I am the only one alone there. I know it and everybody else knows it. Everybody has arrived in groups or in pairs.
But I do not mind, and the guys at the restaurant are used to me. At first, they had looked curiously at me. Everytime I arrived alone. I always did the same thing. I ordered the same food, sat at the same table and read a book. Sometimes I did not eat, I just drank something. They now smile at me when I come in. I don't really care what they think of the fact that they never see me with anyone. It does not bother me. Their thoughts, their assumptions.
Today, they have a reggae band playing. I order the usual and sit alone in my usual corner. I am enjoying the music. The band is playing and I am having a good time. A young couple ask if they can sit at my table. I wave them on. Of course. Somehow, me in my corner, and the couple in theirs feels comfortable. We smile at each other from time to time. They watch my bag when I go to pee or buy a drink. The band plays on.
Two guys come in. The two guys are also having a good time, and then one of them leaves. Immediately, the other looks uncomfortable. His eyes start roving and I am praying, hoping they will not end on my table, but they do...
He begins to circle me. I decide to go to the dance floor instead, mingle among people, see if I can throw him off, perhaps he would think I am with a group of people or something. I find a good spot right behind a group of spanish people dancing. I begin to dance. They smile at me. I am hoping it will work.
After a couple of minutes, I notice the guy is right behind me.
Shit! this is worse. I leave the dance floor and go back to my table. He follows me there. The young woman there catches my eye. I get a look of sympathy from her.
"Do you like to jump?" he asks, smiling.
I get a whiff of bad breath...say it isnt so...

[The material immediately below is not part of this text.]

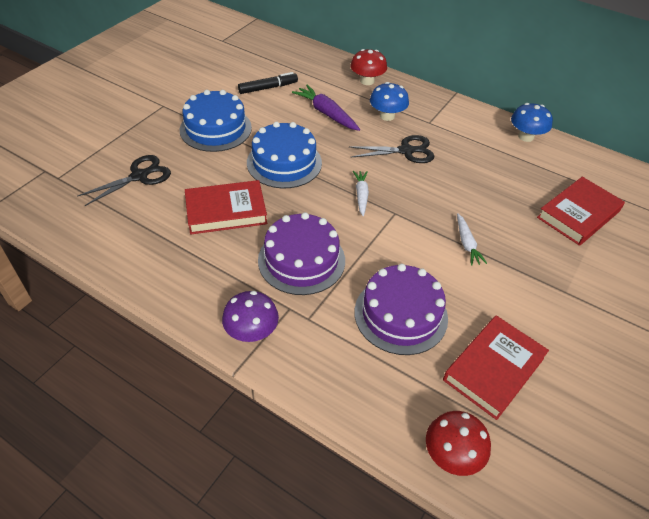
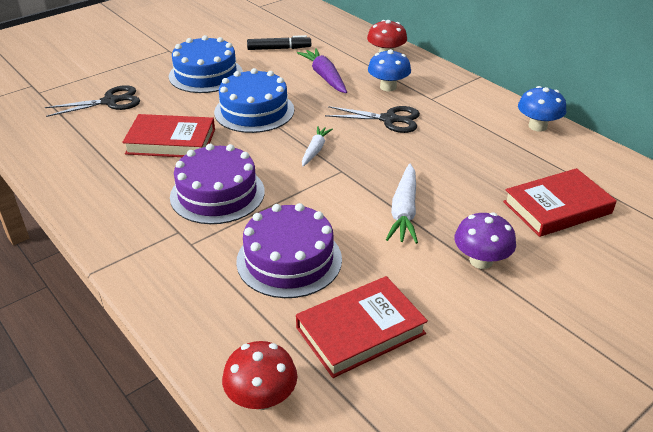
camera: 20 degrees right, 10 degrees down
purple mushroom [222,291,279,342] -> purple mushroom moved to [454,212,516,269]
white carrot [457,213,487,266] -> white carrot [386,163,418,244], size x1.57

"You like rastafari? you like to jump?"
I assume he means "dancing" or something...so I smile back and say...
"Yeah, its okay"
He asks me where I am from, I tell him. Then I tell him he is from Ethiopia. He looks surprised.
"How did you know?"
I point to the scarf around his neck, with the ethiopian flag...
He says his name is "Zariah" or something that sounds like that. We shake hands. The young woman is looking curiously now. Then he says he is going to the toilet. I wonder if this will be a good time to bail, before he comes back. But why should I allow him spoil my evening? I was having such a good time before he showed up. So I go back to the dance floor, I close my eyes and begin to move to the music...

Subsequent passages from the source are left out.